Understanding Psychiatric Diagnosis
Emlet makes four points about the DSM. First, psychiatric disorders are descriptions of a person’s thoughts, emotions, and behaviors, but are not an explanation of them. Second, due to over-diagnosis, psychiatric diagnoses have the potential to abnormalize the normal. Third, some psychiatric diagnoses redefine behavior that is moral and the Bible calls sin. And fourth, social-cultural values influence the inclusion or exclusion and prevalence of diagnoses.
Emlet then makes four suggestions about the implications of these points for ministry. First, shepherds in the church are not to be scared off by a diagnosis. Second, the diagnosis is not the person’s identity, Christ is. Third, the diagnosis is not the person’s destiny, God’s plan is. And fourth, a diagnosis is one of the starting points for ministry, not the endpoint.
From here, he makes another four points, this time about the value of psychiatric diagnoses in ministry. First, they organize suffering into categories that prompt focused attention. Second, they remind us that a person’s experience is different from ours. Third, certain diagnoses suggest patterns of severity and danger because they help show that thought processes, emotional fluctuations, and actions are connected. And fourth, they show the central role of the body in people’s struggles.

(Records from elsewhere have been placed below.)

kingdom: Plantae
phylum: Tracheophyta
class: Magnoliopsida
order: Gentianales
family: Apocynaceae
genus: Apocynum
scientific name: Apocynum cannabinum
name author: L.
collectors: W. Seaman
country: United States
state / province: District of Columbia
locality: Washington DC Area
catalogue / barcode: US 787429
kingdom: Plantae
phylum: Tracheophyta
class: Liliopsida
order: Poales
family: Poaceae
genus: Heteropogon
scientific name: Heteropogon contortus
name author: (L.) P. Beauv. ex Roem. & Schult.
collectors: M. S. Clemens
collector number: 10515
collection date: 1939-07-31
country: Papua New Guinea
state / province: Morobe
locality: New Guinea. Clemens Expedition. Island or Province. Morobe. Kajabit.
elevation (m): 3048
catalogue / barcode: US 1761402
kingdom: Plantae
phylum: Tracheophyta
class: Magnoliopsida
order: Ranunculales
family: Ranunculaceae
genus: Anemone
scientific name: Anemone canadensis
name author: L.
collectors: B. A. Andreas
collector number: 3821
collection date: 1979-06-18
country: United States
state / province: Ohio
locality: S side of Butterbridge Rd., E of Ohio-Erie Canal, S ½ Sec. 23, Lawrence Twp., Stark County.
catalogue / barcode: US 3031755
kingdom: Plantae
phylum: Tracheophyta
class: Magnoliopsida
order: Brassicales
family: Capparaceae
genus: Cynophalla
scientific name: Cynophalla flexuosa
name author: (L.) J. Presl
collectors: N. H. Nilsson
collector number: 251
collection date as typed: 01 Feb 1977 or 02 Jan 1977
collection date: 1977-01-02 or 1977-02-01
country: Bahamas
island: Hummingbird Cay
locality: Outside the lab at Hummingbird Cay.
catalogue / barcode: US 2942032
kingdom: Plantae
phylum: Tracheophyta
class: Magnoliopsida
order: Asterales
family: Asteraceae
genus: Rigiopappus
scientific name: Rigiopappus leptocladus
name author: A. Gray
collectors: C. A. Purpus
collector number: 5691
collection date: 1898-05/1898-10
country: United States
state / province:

Understanding Psychoactive Medication
Psychoactive medications are designed to cause changes in mood, thoughts, emotions, and behavior. Emlet argues that we cannot prove that the drugs cause changes in the patient’s symptoms nor that we know if they treat a chemical imbalance in the brain. Since we are body-spirit creatures, we need to give careful attention to people’s physical issues while viewing suffering both as something to be relieved and as something God uses to transform people.
Thoughts
Emlet recognizes that the DSM only describes the issues a person struggles with. His book presents a good case for using the diagnosis as a basis to work on the heart issues of the person. The book also touches on the importance of viewing psychoactive medication from a biblical understanding of people. Emlet advice for counselors is that we use the descriptions of the diagnoses to understand people and then to help them live in their identity in Christ, work on their heart issues as recognized in the DSM diagnosis, and to know God’s purpose in suffering while trying to relieve it where possible.